May 3, 2024 - Deaf/Hard of Hearing (DHH) students at Parkway West High School celebrated Deaf History Week through a series of videos, workshops, and table activities. Deaf History Week is recognized annually to educate hearing and DHH individuals about Deaf culture and American Sign Language (ASL). 

“DHH students have done a great job of preparing materials such as posters for the walls, and researching famous Deaf individuals and Deaf history/culture to help us prepare materials for the week,” said Zachary Jodlowski, special education teacher at Parkway West High School. “During our week-long celebration, DHH and hearing students have been given opportunities to learn ASL from videos shown in class by their teachers and attend workshops presented by their DHH peers. We also held a spirit week where staff and students were encouraged to dress according to certain themes relating to Deaf history.”

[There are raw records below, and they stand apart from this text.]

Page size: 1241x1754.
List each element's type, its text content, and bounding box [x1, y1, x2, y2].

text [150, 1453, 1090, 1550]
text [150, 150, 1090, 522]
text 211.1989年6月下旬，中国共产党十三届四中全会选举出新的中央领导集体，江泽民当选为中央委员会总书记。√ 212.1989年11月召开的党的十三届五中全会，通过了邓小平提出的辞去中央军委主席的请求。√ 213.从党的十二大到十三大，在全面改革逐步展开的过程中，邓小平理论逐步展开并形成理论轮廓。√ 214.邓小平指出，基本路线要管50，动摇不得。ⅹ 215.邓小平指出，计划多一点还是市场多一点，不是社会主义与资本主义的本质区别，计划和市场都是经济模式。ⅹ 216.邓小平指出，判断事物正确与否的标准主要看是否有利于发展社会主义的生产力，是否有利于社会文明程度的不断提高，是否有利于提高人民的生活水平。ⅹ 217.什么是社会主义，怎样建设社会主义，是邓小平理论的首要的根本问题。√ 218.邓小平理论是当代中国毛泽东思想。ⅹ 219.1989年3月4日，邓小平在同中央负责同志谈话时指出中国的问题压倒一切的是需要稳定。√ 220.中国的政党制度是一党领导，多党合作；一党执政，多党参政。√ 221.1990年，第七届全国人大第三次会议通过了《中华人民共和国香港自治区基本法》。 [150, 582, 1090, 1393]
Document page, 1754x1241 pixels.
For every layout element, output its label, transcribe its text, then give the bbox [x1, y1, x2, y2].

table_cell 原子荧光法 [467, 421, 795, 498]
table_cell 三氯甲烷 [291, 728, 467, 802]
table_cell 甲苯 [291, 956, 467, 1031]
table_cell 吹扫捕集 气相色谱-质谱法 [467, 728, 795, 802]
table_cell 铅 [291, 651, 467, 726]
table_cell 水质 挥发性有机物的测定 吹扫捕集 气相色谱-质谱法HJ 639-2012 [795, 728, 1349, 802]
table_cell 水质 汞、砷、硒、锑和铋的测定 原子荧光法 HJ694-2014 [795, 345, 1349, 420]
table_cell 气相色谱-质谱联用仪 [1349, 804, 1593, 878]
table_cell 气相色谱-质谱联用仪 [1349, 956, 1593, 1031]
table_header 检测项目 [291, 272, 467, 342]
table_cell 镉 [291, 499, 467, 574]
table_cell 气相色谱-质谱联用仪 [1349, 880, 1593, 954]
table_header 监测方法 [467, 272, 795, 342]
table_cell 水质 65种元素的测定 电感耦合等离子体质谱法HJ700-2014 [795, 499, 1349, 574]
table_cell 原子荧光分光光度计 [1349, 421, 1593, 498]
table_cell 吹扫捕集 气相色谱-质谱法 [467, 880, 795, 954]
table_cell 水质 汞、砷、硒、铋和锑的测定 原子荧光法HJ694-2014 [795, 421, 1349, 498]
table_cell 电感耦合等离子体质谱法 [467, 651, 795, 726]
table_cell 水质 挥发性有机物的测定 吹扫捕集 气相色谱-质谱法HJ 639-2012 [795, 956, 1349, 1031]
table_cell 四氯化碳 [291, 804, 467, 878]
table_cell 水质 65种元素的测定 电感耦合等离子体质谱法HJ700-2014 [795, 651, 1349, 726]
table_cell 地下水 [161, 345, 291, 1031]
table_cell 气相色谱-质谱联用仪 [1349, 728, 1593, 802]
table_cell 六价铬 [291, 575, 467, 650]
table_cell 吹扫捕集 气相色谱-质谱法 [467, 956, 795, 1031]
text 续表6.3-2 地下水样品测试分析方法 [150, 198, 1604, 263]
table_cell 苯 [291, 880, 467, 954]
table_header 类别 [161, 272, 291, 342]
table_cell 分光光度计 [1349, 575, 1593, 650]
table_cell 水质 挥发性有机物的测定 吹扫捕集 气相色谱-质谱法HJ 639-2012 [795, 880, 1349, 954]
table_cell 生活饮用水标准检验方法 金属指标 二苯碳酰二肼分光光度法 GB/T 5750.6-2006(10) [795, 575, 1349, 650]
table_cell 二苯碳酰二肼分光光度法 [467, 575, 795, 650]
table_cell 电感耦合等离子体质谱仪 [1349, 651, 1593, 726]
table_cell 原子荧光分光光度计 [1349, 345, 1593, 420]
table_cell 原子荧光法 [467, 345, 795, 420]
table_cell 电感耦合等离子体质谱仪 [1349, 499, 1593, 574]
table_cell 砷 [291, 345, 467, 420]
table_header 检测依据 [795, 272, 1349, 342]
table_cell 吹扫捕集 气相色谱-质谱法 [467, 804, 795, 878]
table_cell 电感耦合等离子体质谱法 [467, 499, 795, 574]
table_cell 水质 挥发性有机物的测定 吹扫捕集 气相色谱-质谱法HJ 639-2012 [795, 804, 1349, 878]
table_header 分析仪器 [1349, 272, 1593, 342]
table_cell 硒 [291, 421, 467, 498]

The week also incorporated silent zones, which were set up during lunch periods. A silent zone is a space where people don’t use their voices to communicate but instead use ASL. At Parkway, everyone is invited to participate, experts and first-time learners of ASL. At the table, DHH students provided worksheets that included the ASL Alphabet, conversation starts, and beginner signs to learn such as “hello,” “good,” “family,” and “goodbye.” 

“We had several people who I had never met come to the silent zone and chat with us, so that was pretty cool,” said Lukas Colble, Parkway and DHH senior student. “ASL is my first language. That’s what I learned growing up, so I like getting to teach that to other people. We don’t want anyone to be scared to talk to deaf people. We enjoy helping others learn to communicate with us.”

Throughout the week, staff received a video highlighting five signs taught by DHH students. Jodloski says it was a great opportunity for general education teachers to learn another way to communicate. 

“It’s become a source of excitement for our DHH students to be involved in taking the lead to teach multiple people their language,” said Jodloski. “It’s wonderful to see our DHH students get to participate and be recognized for their community and culture.”